コラム:アッレグリ監督が2シーズン求めつづけ、“開花”の兆しを感じるユベントス
著者:J-JOURNAL 編集部 山口 努
今月初旬、宮島を訪れた。
広島市内のホテルに宿泊し、厳島神社へ向かう際、市内を走る市電の停車場では円安などの影響か、外国人客が多く目についた。
市電の車内では、さまざまな言語が飛び交っていたが、電車が走るに連れポツポツと乗客が下車していく。
終着駅の横川駅まで着くと全員が降りていき、山陽本線の改札の前では携帯を眺めがら、各々の目的地までの経路を確認していた。
同じ停車場で市電に乗った外国人の若い夫婦が大声で揉めており、不思議と親近感を覚える言語で話していた。
イタリア語である。
もれなくこの夫婦も厳島神社を目指しており、自分たちの持っている電車の切符で目的地までいけるのか、議論しているようだった。
しばらくイタリアを訪れていないため、忘れかけているイタリア語で話しかけるとなんとも嬉しそうな笑顔で応えてくれた。
駅員に確認を取ると、夫婦の持っていた切符は往復できるものらしく、その旨を伝えると喜んでいた。
「どこにいくの?」と尋ねられたので「厳島神社に…」と伝えると、“渡りに舟”のような表情で「一緒にいこう」と“誘って”くれた。
このあたりの“感覚”も、ずいぶんとなつかしく感じた。
電車に向かい合わせで座ると、婦人の爪に日本の漫画のキャラクターたちのネイルが施されており、熱狂的なファンのようだった。
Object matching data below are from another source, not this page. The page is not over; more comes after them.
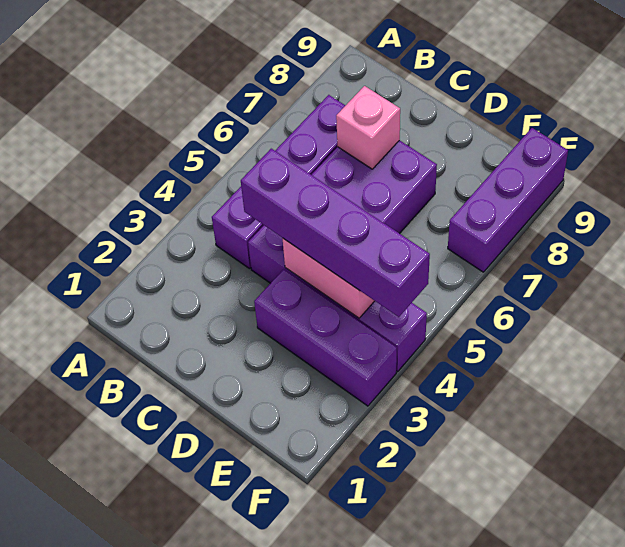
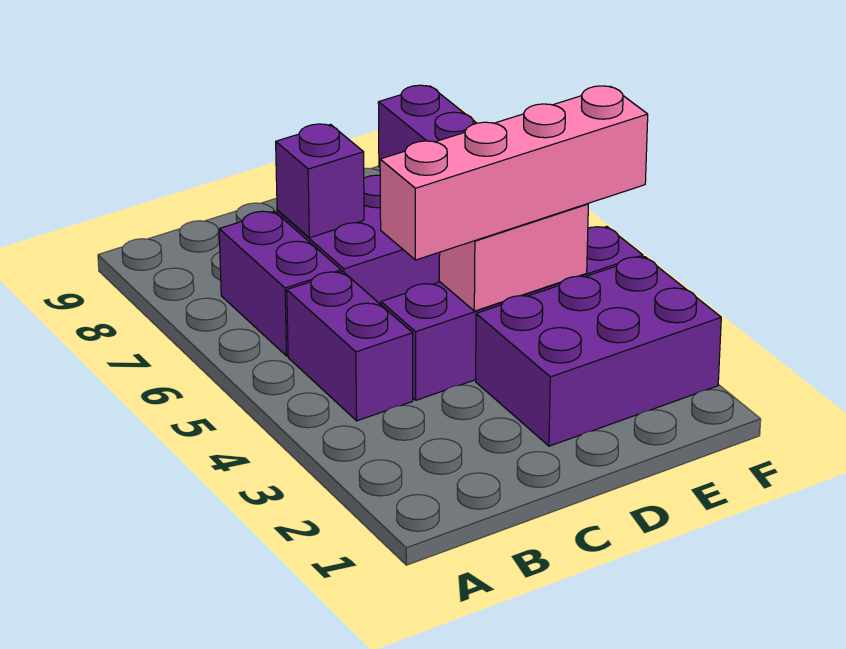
purple brick C4:F4 level 3 -> pink brick C4:F4 level 3
pink brick C7 level 2 -> purple brick C7 level 2
purple brick D3:F3 level 1 -> purple brick D2:F3 level 1

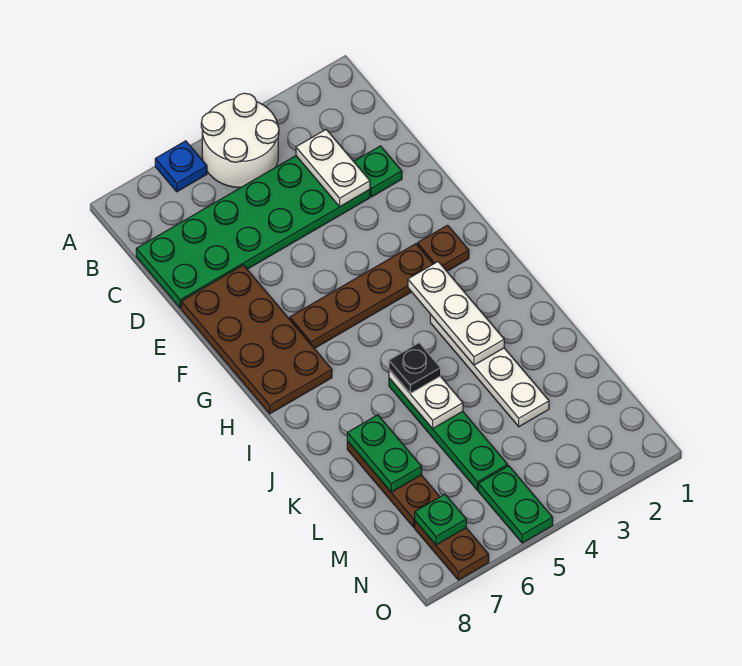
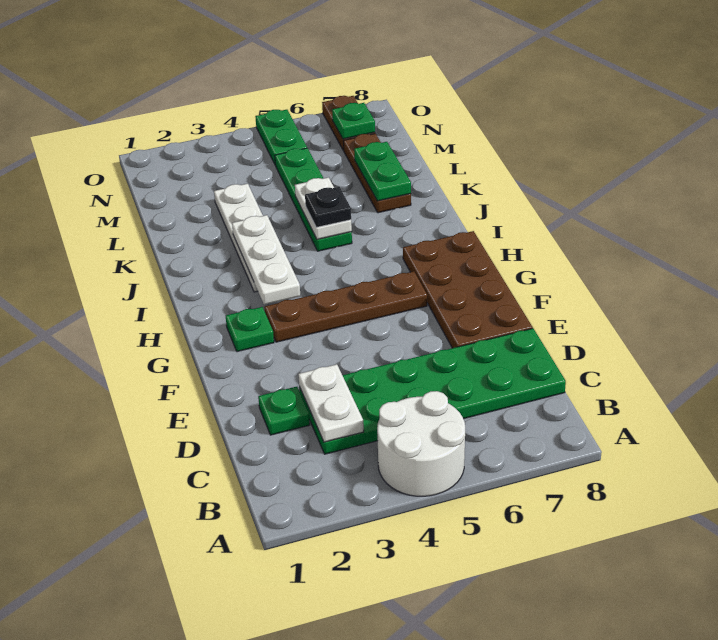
blue plate A6 level 1 -> none
brown plate G2 level 1 -> green plate G2 level 1

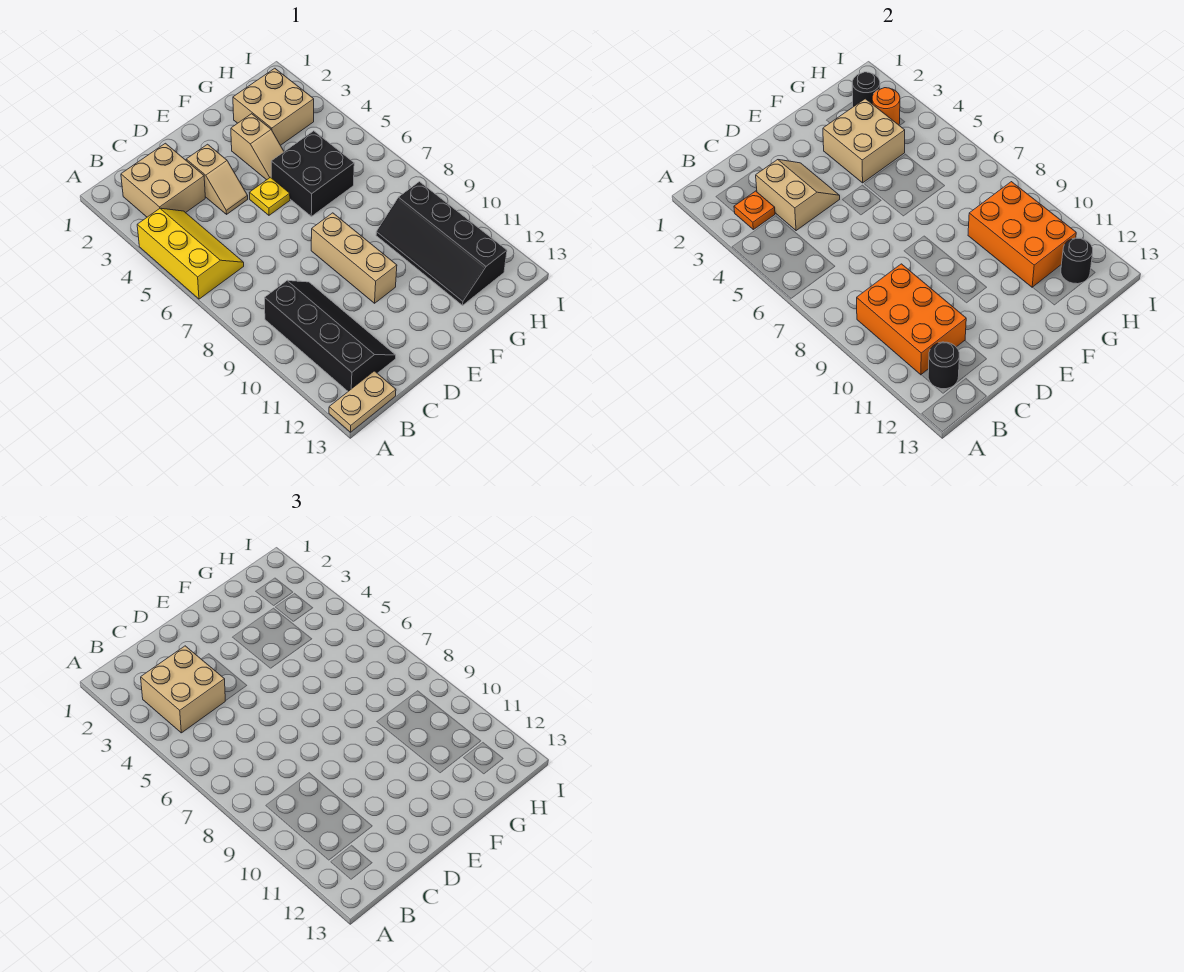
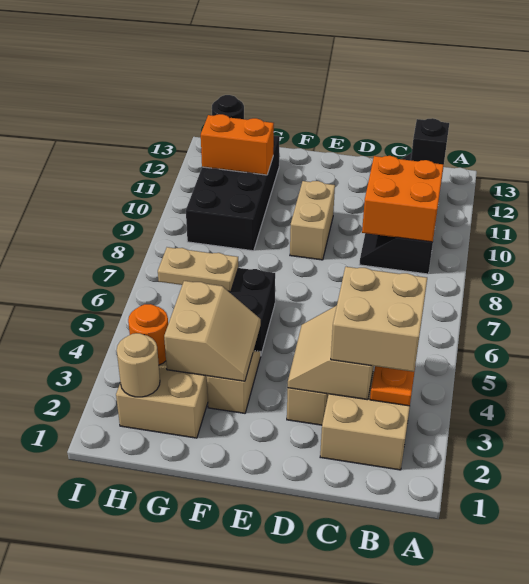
yellow slope A4:B6 level 1 top A -> none
tan plate A13:B13 level 1 -> tan plate G6:H6 level 2
orange brick B9:C11 level 2 -> orange brick B9:C10 level 2
black round brick B12 level 2 -> black brick B12 level 2
yellow plate E5 level 1 -> none
tan brick E8:E10 level 1 -> tan brick E9:E10 level 1
tan brick F3:G4 level 2 -> tan slope F3:G4 level 2 top G
black slope G9:H12 level 1 top H -> black brick G9:H12 level 1
orange brick G9:H11 level 2 -> orange brick G11:H11 level 2
black round brick H2 level 2 -> tan round brick H2 level 2

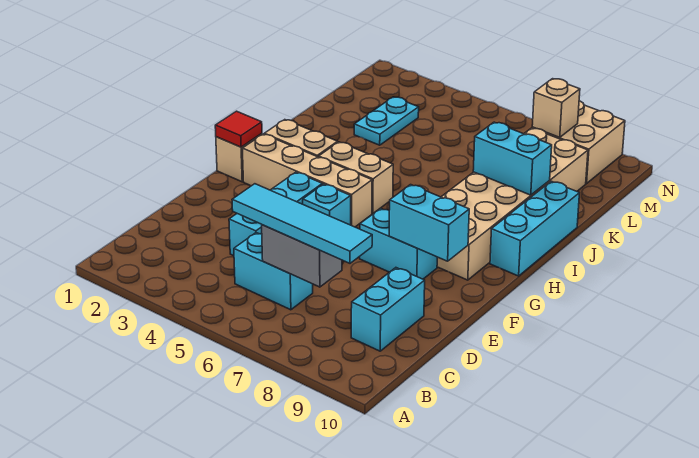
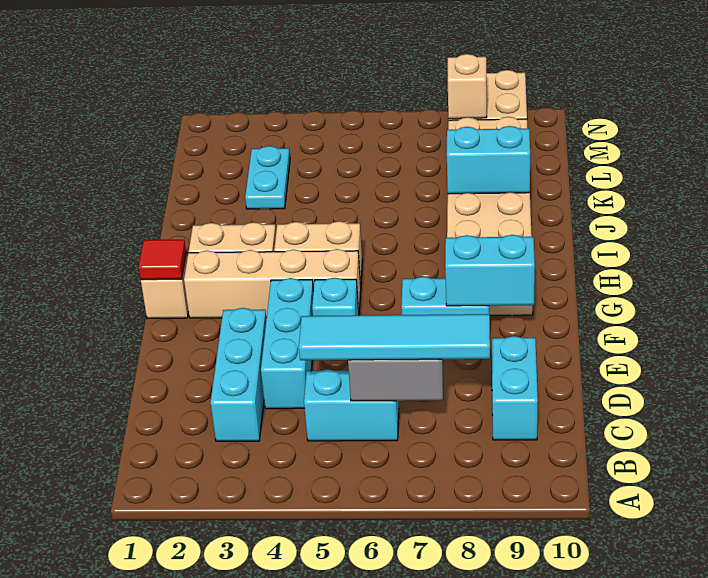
cyan brick H10:J10 level 1 -> cyan brick C3:E3 level 1

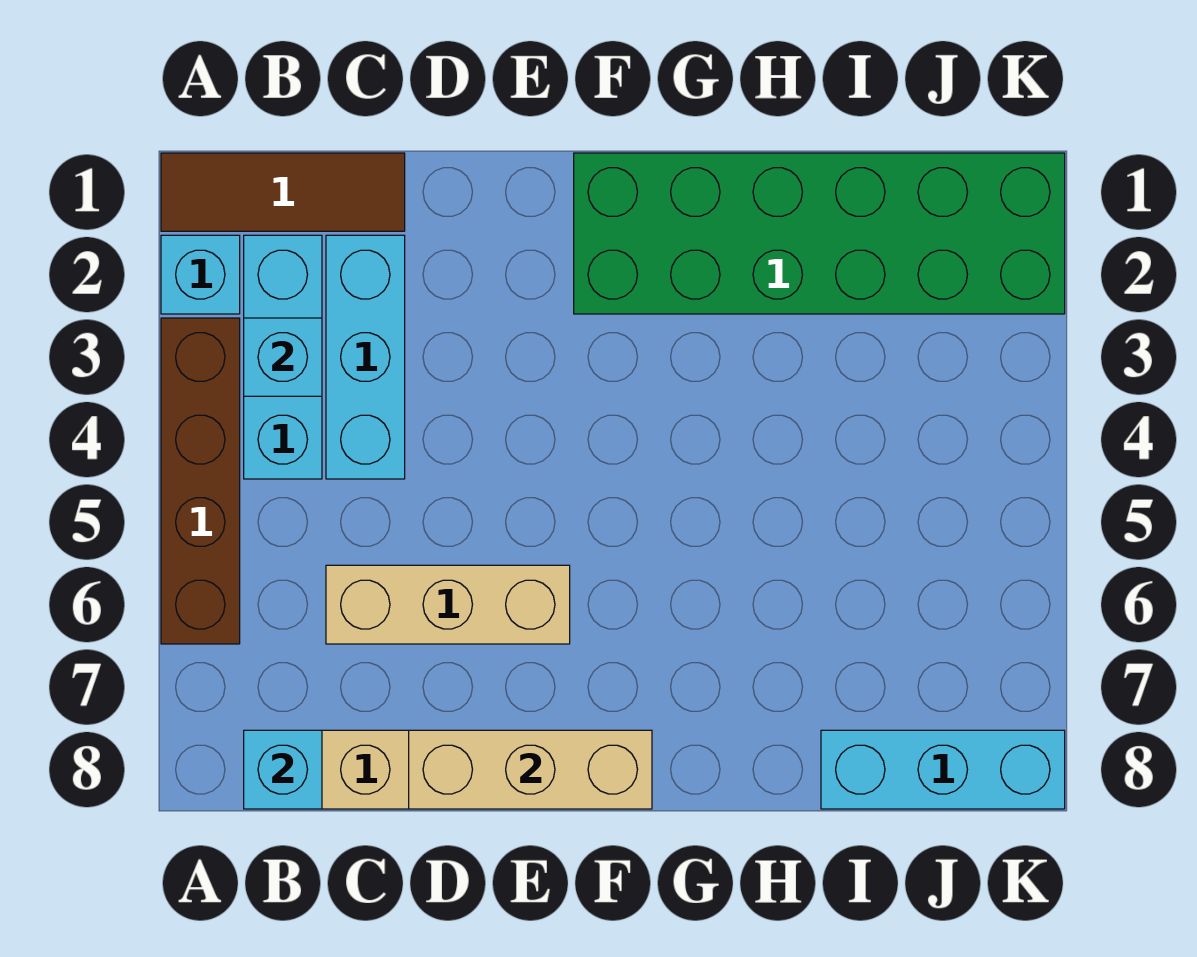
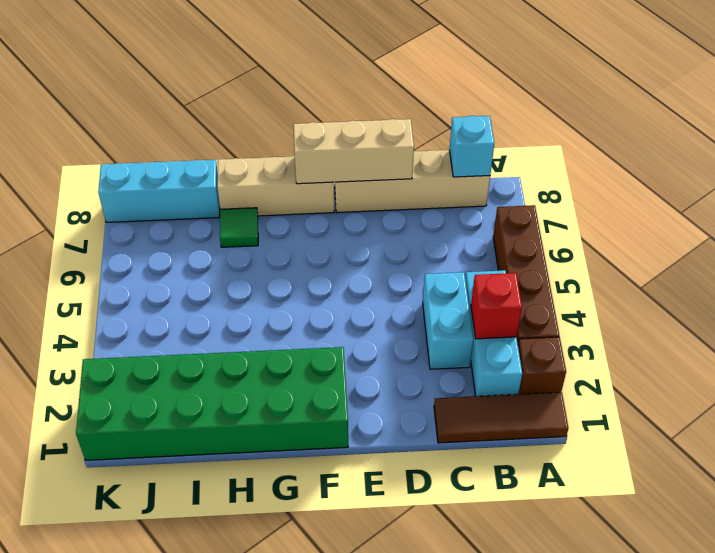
cyan brick A2 level 1 -> brown brick A2 level 1
cyan brick B3 level 2 -> red brick B3 level 2
cyan brick C2:C4 level 1 -> cyan brick C3:C4 level 1
tan brick C6:E6 level 1 -> tan brick F8:H8 level 1
none -> green tile H7 level 1

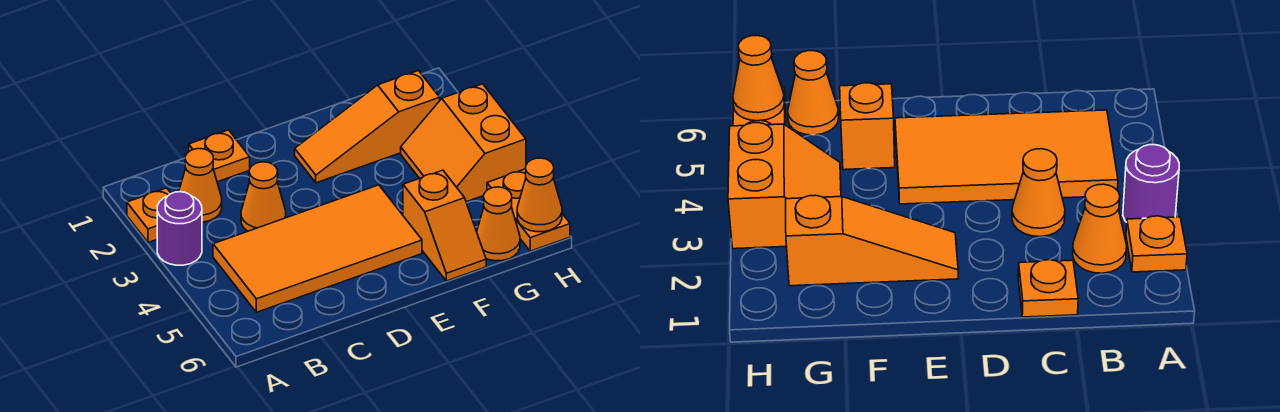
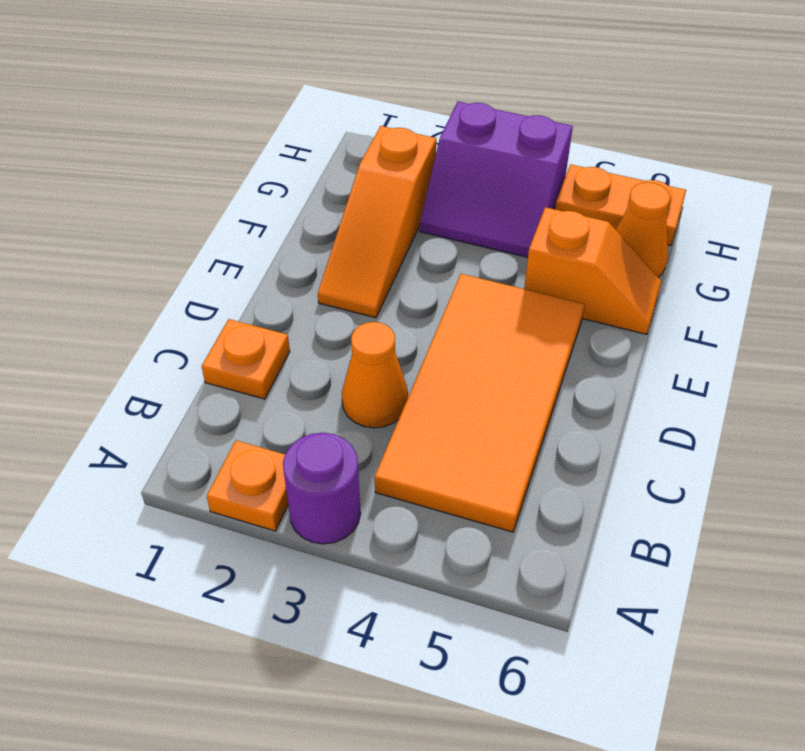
orange cone B2 level 1 -> none
orange slope G3:H4 level 1 top H -> purple slope G3:H4 level 1 top H
orange cone H6 level 2 -> none

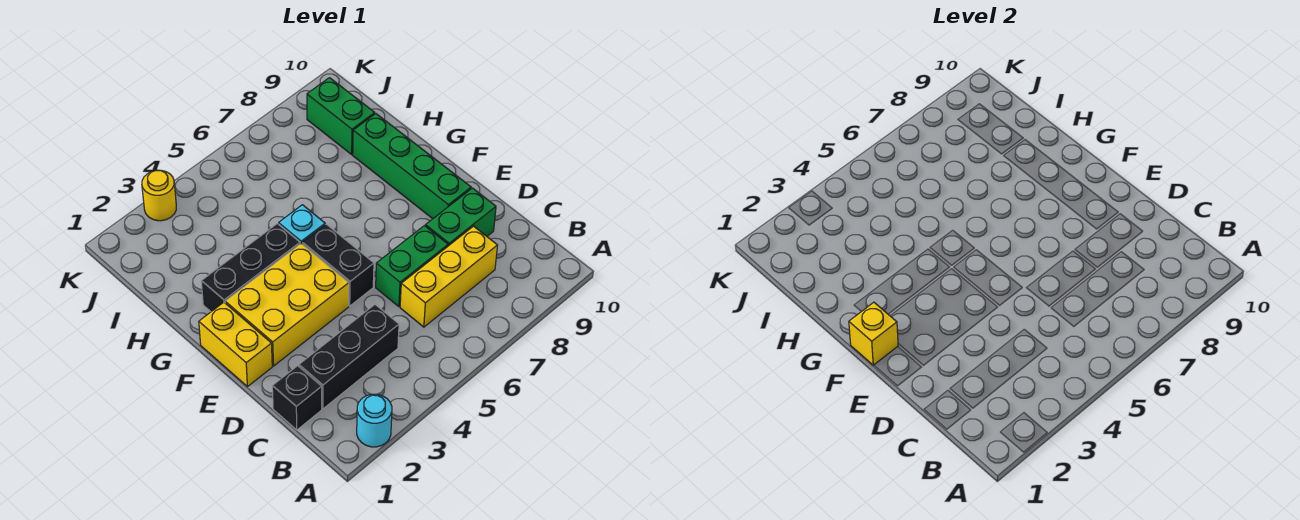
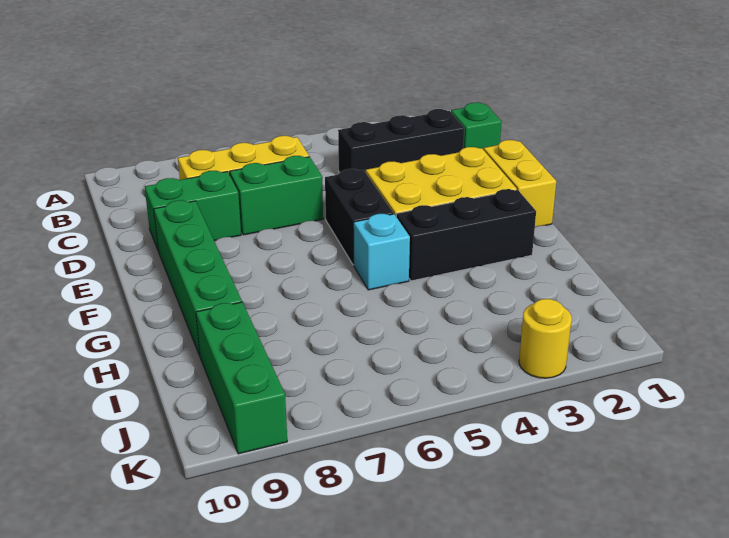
cyan round brick A2 level 1 -> none
black brick C1 level 1 -> green brick C1 level 1
yellow brick F1 level 2 -> none
green brick I9:J9 level 1 -> green brick I9:K9 level 1

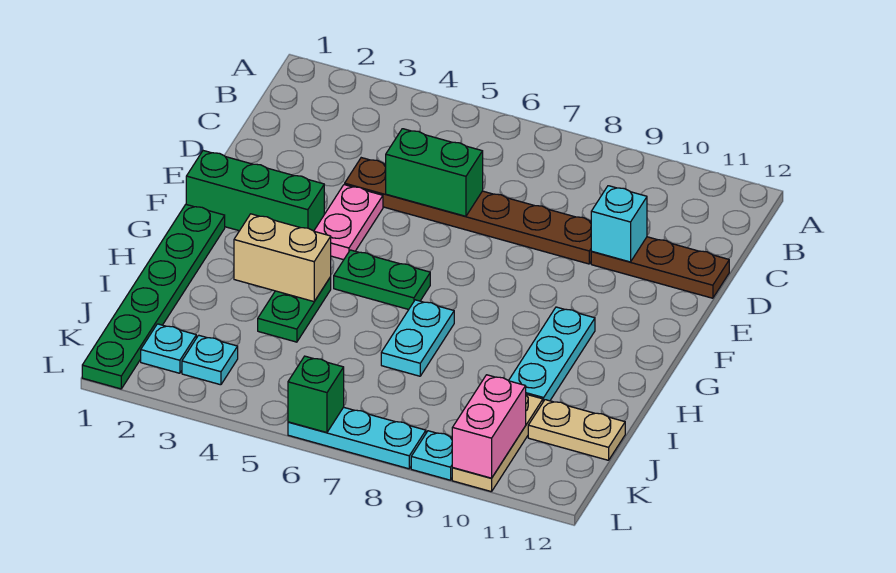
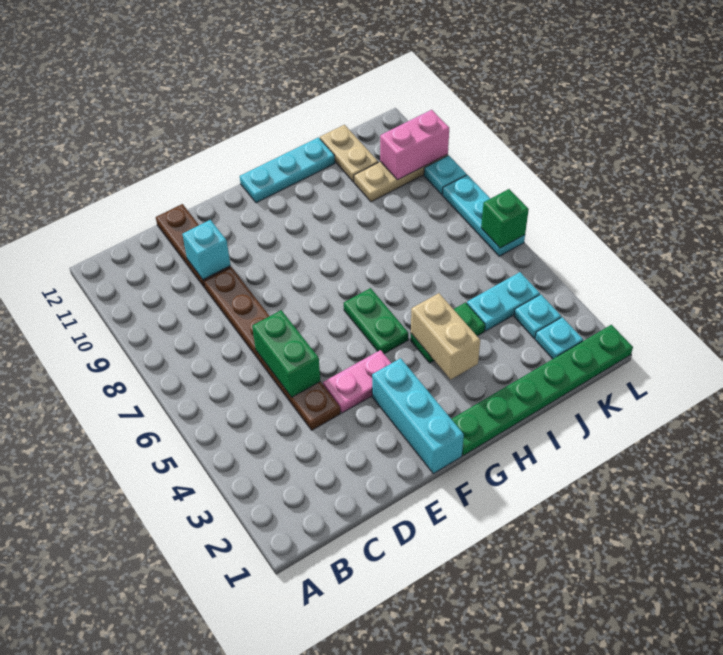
green brick F1:F3 level 1 -> cyan brick F1:F3 level 1
cyan plate G10:I10 level 1 -> cyan plate G12:I12 level 1
cyan plate H7:I7 level 1 -> cyan plate J4:K4 level 1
「大好きなの」と嬉しそうにネイルアートをみせていたので、私が「旦那さんも好きなの?」と聞くと婦人は「この人はカルチョよ」とあまり好意的ではない口調で教えてくれた。
ここで好きなチームを聞くのは、なかなか勇気がいる。
分かりきったことだが、ユベントスはイタリアで最も愛されているクラブだが、同時にもっとも嫌われているクラブだからだ。
「ユベンティーノ?」と訊くと、満面の笑みをみせ「Si!」と答えたから、車内の会話はビアンコネーリ一色になった。
どうやら旦那さんは、マッシミリアーノ・アッレグリ監督の“激しい”「否定派」のようだった。